[Opgeslagen datasetitems]

"""

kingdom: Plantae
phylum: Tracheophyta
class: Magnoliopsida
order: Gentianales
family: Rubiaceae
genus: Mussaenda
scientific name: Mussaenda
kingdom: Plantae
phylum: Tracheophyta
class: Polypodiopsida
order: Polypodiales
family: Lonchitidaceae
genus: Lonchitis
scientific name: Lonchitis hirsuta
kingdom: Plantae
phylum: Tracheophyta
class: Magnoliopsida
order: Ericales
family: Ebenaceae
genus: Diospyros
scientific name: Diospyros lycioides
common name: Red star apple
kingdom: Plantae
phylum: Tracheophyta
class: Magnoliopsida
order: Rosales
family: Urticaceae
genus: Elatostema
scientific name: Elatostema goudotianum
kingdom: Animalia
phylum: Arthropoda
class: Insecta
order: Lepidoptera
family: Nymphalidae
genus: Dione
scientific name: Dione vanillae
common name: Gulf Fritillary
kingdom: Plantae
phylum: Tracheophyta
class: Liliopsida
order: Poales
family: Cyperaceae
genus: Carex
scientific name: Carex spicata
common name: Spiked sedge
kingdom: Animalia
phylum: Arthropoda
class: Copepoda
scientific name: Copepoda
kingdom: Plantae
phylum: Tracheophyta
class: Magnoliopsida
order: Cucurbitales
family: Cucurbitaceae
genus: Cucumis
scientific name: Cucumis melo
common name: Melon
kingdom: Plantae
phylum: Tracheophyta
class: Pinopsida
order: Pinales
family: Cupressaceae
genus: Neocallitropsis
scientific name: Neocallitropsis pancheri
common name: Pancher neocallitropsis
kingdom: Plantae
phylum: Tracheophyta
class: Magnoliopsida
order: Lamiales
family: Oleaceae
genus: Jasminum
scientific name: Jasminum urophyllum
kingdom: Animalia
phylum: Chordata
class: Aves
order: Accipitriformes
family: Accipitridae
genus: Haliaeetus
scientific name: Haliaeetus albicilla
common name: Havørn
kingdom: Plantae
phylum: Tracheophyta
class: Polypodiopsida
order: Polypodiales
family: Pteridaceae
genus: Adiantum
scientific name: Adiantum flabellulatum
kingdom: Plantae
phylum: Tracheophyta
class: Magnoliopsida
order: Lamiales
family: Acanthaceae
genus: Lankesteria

"""

[TAAKOMSCHRIJVING] Geef alle data hierboven weer als CSV met twee kolommen, invoer en doel, met één rij per invoer en het bijbehorende doel ernaast. Zet elk veld tussen aanhalingstekens en vervang regeleinden door spaties.

[JUISTE UITVOER]
invoer,doel
"kingdom:","Plantae"
"phylum:","Tracheophyta"
"class:","Magnoliopsida"
"order:","Gentianales"
"family:","Rubiaceae"
"genus:","Mussaenda"
"scientific name:","Mussaenda"
"kingdom:","Plantae"
"phylum:","Tracheophyta"
"class:","Polypodiopsida"
"order:","Polypodiales"
"family:","Lonchitidaceae"
"genus:","Lonchitis"
"scientific name:","Lonchitis hirsuta"
"kingdom:","Plantae"
"phylum:","Tracheophyta"
"class:","Magnoliopsida"
"order:","Ericales"
"family:","Ebenaceae"
"genus:","Diospyros"
"scientific name:","Diospyros lycioides"
"common name:","Red star apple"
"kingdom:","Plantae"
"phylum:","Tracheophyta"
"class:","Magnoliopsida"
"order:","Rosales"
"family:","Urticaceae"
"genus:","Elatostema"
"scientific name:","Elatostema goudotianum"
"kingdom:","Animalia"
"phylum:","Arthropoda"
"class:","Insecta"
"order:","Lepidoptera"
"family:","Nymphalidae"
"genus:","Dione"
"scientific name:","Dione vanillae"
"common name:","Gulf Fritillary"
"kingdom:","Plantae"
"phylum:","Tracheophyta"
"class:","Liliopsida"
"order:","Poales"
"family:","Cyperaceae"
"genus:","Carex"
"scientific name:","Carex spicata"
"common name:","Spiked sedge"
"kingdom:","Animalia"
"phylum:","Arthropoda"
"class:","Copepoda"
"scientific name:","Copepoda"
"kingdom:","Plantae"
"phylum:","Tracheophyta"
"class:","Magnoliopsida"
"order:","Cucurbitales"
"family:","Cucurbitaceae"
"genus:","Cucumis"
"scientific name:","Cucumis melo"
"common name:","Melon"
"kingdom:","Plantae"
"phylum:","Tracheophyta"
"class:","Pinopsida"
"order:","Pinales"
"family:","Cupressaceae"
"genus:","Neocallitropsis"
"scientific name:","Neocallitropsis pancheri"
"common name:","Pancher neocallitropsis"
"kingdom:","Plantae"
"phylum:","Tracheophyta"
"class:","Magnoliopsida"
"order:","Lamiales"
"family:","Oleaceae"
"genus:","Jasminum"
"scientific name:","Jasminum urophyllum"
"kingdom:","Animalia"
"phylum:","Chordata"
"class:","Aves"
"order:","Accipitriformes"
"family:","Accipitridae"
"genus:","Haliaeetus"
"scientific name:","Haliaeetus albicilla"
"common name:","Havørn"
"kingdom:","Plantae"
"phylum:","Tracheophyta"
"class:","Polypodiopsida"
"order:","Polypodiales"
"family:","Pteridaceae"
"genus:","Adiantum"
"scientific name:","Adiantum flabellulatum"
"kingdom:","Plantae"
"phylum:","Tracheophyta"
"class:","Magnoliopsida"
"order:","Lamiales"
"family:","Acanthaceae"
"genus:","Lankesteria"